Technically Incorrect: In a new poll, people merrily admit to giving Facebook their data while in the same breath saying they don't trust the site.

Technically Incorrect offers a slightly twisted take on the tech that's taken over our lives.


How can you not trust him?

James Martin/CNET

Facebook was once just a social network.

Now it would prefer to be, well, the Internet.

It wants everyone to be on it and to do everything on it. It's like a parent that hates it when their child leaves home.

Has this, though, increased people's trust in Facebook? A new Huffington Post/YouGov poll suggests that there's still a little work for Facebook to do. Or, perhaps, for us to do.

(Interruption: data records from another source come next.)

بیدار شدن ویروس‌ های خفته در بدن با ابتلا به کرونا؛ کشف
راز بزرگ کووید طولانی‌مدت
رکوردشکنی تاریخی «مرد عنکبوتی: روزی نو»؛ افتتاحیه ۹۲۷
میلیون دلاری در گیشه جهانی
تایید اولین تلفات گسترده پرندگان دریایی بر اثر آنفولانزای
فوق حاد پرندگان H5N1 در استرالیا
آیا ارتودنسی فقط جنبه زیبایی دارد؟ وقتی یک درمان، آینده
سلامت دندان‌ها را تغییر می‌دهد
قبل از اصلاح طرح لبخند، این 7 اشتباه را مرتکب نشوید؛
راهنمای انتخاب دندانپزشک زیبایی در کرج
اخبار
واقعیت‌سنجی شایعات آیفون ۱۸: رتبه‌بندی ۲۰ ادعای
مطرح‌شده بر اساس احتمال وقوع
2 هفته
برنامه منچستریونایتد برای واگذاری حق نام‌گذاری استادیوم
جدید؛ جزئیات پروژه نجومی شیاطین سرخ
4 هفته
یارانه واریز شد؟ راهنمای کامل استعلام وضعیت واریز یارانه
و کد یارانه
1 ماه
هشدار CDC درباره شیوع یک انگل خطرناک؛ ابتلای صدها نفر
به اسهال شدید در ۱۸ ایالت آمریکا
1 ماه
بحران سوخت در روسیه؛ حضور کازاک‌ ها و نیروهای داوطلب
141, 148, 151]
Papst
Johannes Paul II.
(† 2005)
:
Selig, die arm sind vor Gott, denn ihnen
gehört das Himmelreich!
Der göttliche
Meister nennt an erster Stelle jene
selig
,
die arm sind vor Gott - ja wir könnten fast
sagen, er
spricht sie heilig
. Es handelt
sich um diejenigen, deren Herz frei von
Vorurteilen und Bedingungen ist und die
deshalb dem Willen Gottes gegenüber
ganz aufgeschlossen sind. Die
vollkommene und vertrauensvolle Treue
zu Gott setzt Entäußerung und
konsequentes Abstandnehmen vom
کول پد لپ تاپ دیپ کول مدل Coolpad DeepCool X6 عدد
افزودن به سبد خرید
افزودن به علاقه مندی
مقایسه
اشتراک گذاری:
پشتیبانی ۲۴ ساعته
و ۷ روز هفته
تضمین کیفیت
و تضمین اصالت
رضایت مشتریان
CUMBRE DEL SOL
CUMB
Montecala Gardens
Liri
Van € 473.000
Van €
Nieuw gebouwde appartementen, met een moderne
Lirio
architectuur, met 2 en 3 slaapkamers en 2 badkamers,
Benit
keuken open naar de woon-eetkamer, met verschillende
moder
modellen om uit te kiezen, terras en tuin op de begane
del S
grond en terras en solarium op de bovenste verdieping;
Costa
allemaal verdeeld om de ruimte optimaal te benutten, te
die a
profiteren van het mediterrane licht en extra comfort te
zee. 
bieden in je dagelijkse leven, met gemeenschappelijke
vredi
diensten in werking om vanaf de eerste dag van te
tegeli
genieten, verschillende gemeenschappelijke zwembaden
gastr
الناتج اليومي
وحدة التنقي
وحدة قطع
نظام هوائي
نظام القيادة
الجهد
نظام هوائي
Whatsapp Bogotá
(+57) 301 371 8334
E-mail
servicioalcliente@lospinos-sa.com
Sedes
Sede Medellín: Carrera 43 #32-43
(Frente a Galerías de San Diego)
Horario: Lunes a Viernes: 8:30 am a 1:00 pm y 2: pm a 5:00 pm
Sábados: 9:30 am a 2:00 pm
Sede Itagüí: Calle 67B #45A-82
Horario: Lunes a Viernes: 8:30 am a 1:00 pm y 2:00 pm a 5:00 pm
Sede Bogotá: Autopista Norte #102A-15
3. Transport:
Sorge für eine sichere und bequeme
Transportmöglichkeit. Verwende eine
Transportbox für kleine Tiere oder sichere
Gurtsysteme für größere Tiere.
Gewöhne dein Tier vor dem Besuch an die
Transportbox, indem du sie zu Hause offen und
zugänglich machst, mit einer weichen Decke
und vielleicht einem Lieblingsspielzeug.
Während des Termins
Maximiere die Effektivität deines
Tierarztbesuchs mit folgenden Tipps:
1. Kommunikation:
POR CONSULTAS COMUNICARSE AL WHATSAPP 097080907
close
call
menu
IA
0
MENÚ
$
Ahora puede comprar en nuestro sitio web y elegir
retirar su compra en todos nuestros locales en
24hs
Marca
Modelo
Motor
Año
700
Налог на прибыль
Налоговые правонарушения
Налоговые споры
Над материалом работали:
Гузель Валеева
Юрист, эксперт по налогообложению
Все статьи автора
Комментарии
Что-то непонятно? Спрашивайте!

Twenty-eight percent of the 1,000 respondents surveyed between April 22 and 25 said they trusted Facebook with their data "not at all."

These must be outlying recalcitrants, surely. Or Google employees. But no. Another 34 percent said they trusted Facebook "not much."

Still, that's only 62 percent of people. That must mean 38 percent of people trust Facebook a lot. Not quite, it seems. An enormous 3 percent trust Facebook "a lot."

That sounds like the perfect relationship, doesn't it? (In case, you're math obsessed, 32 percent said they trusted Facebook "somewhat." Which may have been somewhat polite. And 3 percent were "unsure.")

Facebook declined to comment. However, it's easy to conclude that this poll is a robust condemnation of Facebook's ways.

It isn't. It's a condemnation of ours.

Facebook's attempts to hide its intentions are akin to those of a man in a bank wearing a Bill Clinton mask and holding a gun and a very large bag.

We're the ones who decided to take Facebook's offer of a free space in which we could fool our "friends" into believing that we're happy. We're the ones who enjoy this free space so much that we can barely get off it.

We're the ones who didn't bother thinking about how Facebook was making money. We took it for all it was worth.

We're hardly, therefore, in a position to complain that we don't trust Mark Zuckerberg and his amiably robotic crew.

We answer surveys in ways that make us look and feel better. The truth is, however, that we're slightly indecent hypocrites who fool ourselves into sanctimony.

It may well be that future generations will recoil from the current mass penchant for putting it all out there, no matter that the data will live forever and perhaps come back to nibble on our behinds.